Jurisdictions meet together once every four years. A four year period of time is significant in the United Methodist Church because our General Conference meets on that schedule. Thus, we call a four year period a “quadrennium.” Thus we say that both General and Jurisdictional Conferences meet “quadrennially.”

The purpose of a jurisdictional conference is to elect bishops to replace those who have retired, and then to assign them to episcopal areas that they will oversee. The jurisdictional conference (through its episcopacy committee) also moves bishops after they have served an appointed amount of time in a given place (usually 8 years, although exceptions are made to allow bishops to serve 12 years in an episcopal area at times).

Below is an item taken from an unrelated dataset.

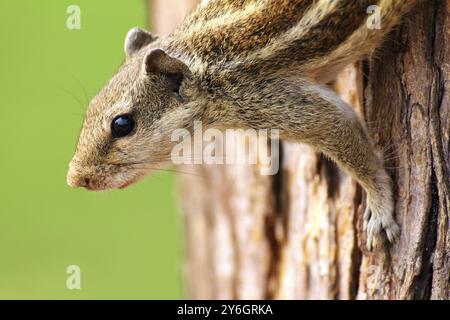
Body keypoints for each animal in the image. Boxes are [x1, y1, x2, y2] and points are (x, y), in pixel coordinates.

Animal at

There are some shared ministries of jurisdictions, and thus there is other business to focus upon at the jurisdictional conference. But all the energy, and most of the work, is centered around the election and assignment of bishops.

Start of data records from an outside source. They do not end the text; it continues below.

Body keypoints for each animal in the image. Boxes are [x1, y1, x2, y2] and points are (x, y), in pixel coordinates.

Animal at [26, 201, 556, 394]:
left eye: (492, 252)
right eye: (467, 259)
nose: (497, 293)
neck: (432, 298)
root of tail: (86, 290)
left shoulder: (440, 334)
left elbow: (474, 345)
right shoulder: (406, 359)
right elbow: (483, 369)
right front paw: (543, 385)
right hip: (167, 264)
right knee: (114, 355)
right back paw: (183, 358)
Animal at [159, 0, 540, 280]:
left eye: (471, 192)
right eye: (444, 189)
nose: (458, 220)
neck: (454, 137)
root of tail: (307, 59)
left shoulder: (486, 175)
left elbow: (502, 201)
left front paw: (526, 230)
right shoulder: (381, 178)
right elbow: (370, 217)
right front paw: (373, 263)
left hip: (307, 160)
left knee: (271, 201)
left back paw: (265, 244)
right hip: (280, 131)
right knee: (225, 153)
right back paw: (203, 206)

I mention all of this because many faithful Methodist folk in our local churches really have little clue about the way the church is governed at this level. The work of jurisdictional conferences is crucial, if you consider that the leadership of our bishops is itself crucial to the work of the church in practically every way. I will try to update my blog once or twice over the next couple of days to let people know what is going on, and I will certainly post at the end of the conference to let people know who the new bishops in the South Central Jurisdiction will be.

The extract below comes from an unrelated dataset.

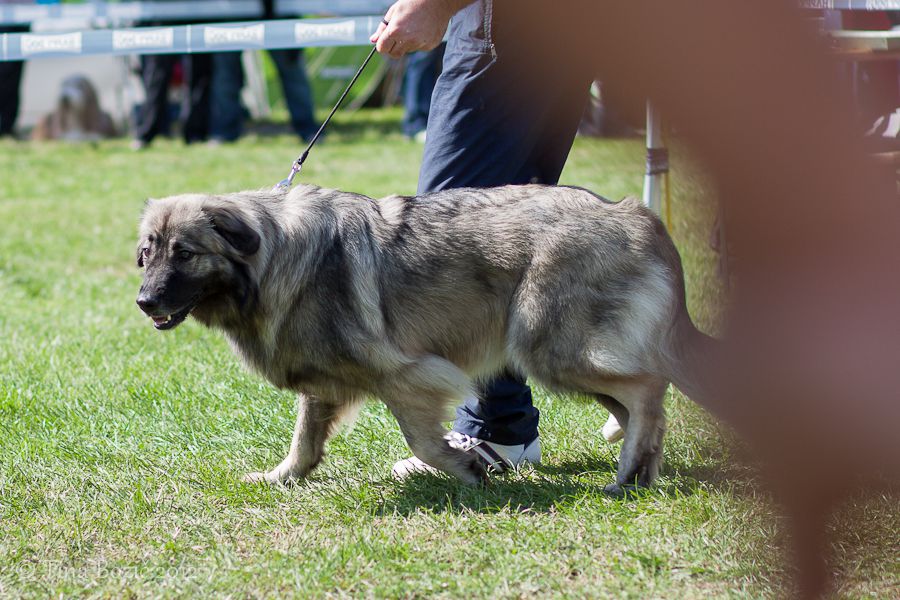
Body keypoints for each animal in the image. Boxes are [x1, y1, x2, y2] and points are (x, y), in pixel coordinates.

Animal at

A final note: If you do follow current issues in the UMC (or particularly in the SCJ), then you probably have heard about the controversy surrounding Bishop Earl Bledsoe. Bishop Bledsoe has overseen the North Texas Annual Conference for the past four years. He has been recommended by the episcopacy committee of the jurisdiction for involuntary retirement, and earlier this morning Chair Don House from the episcopacy committee gave the committee’s report and recommendation. We will be discussing and voting on the report this afternoon. It is an extremely difficult situation for all involved. I’ll do my best to report what happens with regards to this issue moving forward.